__Supplied records__.
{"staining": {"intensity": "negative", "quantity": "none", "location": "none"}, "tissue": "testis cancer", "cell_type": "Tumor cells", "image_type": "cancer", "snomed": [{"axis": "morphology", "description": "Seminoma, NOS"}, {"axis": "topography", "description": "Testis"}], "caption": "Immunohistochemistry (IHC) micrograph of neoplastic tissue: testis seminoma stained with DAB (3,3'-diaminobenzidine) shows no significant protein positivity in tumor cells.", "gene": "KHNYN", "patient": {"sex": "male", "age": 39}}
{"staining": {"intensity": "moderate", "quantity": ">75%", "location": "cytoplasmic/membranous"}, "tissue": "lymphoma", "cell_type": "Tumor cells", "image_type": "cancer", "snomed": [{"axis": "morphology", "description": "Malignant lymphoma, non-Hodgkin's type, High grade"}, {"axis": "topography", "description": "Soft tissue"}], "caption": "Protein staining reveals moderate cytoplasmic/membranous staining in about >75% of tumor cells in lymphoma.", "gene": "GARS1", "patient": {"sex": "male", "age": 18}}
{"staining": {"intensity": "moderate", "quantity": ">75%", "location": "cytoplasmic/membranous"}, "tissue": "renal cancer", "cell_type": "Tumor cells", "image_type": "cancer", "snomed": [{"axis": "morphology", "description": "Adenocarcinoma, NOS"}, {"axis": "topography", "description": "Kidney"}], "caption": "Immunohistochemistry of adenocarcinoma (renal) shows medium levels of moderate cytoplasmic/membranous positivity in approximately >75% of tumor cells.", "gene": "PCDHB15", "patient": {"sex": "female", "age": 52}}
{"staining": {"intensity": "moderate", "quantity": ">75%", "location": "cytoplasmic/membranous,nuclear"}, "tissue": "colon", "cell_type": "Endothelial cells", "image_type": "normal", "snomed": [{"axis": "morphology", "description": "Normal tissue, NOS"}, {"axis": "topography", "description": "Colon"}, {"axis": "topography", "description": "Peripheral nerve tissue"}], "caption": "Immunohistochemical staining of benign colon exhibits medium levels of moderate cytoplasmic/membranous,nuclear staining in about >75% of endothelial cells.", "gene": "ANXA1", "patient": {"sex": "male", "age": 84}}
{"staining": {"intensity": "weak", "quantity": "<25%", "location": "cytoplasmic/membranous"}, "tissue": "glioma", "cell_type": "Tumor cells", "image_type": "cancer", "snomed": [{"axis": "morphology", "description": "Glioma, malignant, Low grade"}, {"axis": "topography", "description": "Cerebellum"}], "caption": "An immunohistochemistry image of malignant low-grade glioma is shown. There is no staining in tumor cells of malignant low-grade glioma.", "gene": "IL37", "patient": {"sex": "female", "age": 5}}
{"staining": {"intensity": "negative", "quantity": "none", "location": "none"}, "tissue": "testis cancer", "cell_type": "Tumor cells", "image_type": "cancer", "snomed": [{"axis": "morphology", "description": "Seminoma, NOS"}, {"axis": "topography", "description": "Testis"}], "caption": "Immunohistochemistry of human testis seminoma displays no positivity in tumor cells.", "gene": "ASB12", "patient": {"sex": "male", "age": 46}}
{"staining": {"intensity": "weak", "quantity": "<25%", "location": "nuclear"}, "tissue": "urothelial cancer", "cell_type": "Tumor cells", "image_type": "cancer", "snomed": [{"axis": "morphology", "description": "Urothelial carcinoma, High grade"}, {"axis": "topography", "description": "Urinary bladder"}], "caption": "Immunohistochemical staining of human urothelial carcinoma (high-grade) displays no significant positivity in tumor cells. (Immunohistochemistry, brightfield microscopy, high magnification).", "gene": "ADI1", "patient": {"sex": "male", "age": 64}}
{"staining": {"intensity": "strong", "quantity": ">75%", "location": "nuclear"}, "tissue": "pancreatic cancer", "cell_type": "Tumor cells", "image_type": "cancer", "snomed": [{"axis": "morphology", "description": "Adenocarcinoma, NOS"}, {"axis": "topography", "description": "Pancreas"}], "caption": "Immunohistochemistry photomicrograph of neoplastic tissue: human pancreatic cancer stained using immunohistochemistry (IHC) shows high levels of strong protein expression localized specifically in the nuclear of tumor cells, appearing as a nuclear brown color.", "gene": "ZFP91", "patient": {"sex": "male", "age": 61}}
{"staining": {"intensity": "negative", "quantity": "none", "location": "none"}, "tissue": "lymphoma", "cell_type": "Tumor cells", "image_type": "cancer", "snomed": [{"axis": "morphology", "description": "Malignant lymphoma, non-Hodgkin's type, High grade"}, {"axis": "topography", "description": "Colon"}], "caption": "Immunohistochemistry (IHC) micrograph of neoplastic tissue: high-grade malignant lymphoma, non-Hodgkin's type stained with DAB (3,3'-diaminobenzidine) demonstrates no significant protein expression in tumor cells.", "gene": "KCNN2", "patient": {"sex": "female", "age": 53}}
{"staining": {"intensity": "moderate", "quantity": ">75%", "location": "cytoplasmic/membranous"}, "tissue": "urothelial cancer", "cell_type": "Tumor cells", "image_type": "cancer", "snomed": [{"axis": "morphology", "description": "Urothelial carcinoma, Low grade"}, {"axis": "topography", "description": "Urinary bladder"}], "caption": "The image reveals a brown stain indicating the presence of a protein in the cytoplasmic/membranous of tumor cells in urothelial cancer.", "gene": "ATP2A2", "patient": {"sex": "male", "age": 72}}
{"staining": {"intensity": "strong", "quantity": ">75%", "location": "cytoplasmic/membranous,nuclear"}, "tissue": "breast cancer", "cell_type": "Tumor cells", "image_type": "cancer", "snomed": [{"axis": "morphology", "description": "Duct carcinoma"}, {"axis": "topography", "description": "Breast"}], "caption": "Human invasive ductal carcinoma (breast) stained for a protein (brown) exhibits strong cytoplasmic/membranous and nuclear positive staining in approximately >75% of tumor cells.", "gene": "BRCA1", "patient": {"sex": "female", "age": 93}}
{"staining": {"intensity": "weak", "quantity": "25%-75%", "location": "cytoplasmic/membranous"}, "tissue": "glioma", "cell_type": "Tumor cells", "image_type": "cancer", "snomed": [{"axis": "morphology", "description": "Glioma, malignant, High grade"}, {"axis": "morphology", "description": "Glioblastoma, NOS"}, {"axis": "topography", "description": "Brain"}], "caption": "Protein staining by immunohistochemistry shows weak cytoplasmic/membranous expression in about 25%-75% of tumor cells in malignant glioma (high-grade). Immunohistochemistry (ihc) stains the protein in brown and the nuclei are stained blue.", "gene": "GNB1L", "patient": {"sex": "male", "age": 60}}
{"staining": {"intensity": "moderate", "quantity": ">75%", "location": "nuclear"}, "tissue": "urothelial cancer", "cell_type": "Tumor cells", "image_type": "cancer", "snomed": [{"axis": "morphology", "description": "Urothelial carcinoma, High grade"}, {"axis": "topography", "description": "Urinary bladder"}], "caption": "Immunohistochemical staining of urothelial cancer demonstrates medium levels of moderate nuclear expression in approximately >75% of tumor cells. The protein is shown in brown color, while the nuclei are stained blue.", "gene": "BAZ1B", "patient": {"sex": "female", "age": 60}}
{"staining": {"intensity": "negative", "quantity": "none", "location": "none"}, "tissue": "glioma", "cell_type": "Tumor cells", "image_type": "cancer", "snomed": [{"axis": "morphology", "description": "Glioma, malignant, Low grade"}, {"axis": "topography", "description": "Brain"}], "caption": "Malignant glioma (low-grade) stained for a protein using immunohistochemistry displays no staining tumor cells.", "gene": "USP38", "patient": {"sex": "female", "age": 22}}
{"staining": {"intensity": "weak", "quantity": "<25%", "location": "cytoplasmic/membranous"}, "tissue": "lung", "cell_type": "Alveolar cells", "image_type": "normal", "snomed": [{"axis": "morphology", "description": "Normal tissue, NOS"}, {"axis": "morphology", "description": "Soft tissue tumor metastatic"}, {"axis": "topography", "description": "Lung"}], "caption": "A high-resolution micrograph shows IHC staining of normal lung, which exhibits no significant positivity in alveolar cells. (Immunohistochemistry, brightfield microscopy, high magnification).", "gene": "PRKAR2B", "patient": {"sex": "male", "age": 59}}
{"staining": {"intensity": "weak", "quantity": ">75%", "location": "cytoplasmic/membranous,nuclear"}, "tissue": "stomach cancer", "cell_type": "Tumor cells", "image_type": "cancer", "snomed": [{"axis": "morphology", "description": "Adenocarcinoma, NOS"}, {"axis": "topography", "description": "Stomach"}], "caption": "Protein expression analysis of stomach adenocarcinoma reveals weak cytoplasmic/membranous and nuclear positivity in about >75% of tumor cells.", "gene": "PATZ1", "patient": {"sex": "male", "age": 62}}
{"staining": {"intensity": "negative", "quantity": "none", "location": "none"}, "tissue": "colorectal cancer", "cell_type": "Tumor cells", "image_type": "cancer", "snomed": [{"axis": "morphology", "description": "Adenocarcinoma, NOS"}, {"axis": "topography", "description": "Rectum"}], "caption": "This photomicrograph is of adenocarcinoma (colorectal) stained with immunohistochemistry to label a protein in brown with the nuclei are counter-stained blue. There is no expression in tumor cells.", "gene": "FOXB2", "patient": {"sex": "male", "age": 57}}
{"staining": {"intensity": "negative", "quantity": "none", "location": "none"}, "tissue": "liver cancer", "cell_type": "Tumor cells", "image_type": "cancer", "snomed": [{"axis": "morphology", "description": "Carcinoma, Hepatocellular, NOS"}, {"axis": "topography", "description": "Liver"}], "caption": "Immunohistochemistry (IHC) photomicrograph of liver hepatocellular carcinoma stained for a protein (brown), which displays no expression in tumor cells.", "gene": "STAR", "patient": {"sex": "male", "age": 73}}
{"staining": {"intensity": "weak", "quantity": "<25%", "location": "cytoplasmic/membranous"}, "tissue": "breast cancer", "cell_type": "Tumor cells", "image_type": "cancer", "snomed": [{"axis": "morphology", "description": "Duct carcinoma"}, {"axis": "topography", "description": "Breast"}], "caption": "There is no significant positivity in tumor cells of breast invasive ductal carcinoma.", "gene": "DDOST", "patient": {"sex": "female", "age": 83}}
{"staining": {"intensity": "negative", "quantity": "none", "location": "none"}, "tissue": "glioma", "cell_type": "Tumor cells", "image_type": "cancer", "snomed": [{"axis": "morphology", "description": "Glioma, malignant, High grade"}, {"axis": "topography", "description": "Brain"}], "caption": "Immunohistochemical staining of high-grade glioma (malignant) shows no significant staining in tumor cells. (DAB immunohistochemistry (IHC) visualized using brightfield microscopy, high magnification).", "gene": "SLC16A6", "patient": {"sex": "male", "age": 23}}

__Problem statement__. Reproduce the records above line by line, without any change, up to and including the line that holds "staining reveals moderate".

__Exercise output__.
{"staining": {"intensity": "negative", "quantity": "none", "location": "none"}, "tissue": "testis cancer", "cell_type": "Tumor cells", "image_type": "cancer", "snomed": [{"axis": "morphology", "description": "Seminoma, NOS"}, {"axis": "topography", "description": "Testis"}], "caption": "Immunohistochemistry (IHC) micrograph of neoplastic tissue: testis seminoma stained with DAB (3,3'-diaminobenzidine) shows no significant protein positivity in tumor cells.", "gene": "KHNYN", "patient": {"sex": "male", "age": 39}}
{"staining": {"intensity": "moderate", "quantity": ">75%", "location": "cytoplasmic/membranous"}, "tissue": "lymphoma", "cell_type": "Tumor cells", "image_type": "cancer", "snomed": [{"axis": "morphology", "description": "Malignant lymphoma, non-Hodgkin's type, High grade"}, {"axis": "topography", "description": "Soft tissue"}], "caption": "Protein staining reveals moderate cytoplasmic/membranous staining in about >75% of tumor cells in lymphoma.", "gene": "GARS1", "patient": {"sex": "male", "age": 18}}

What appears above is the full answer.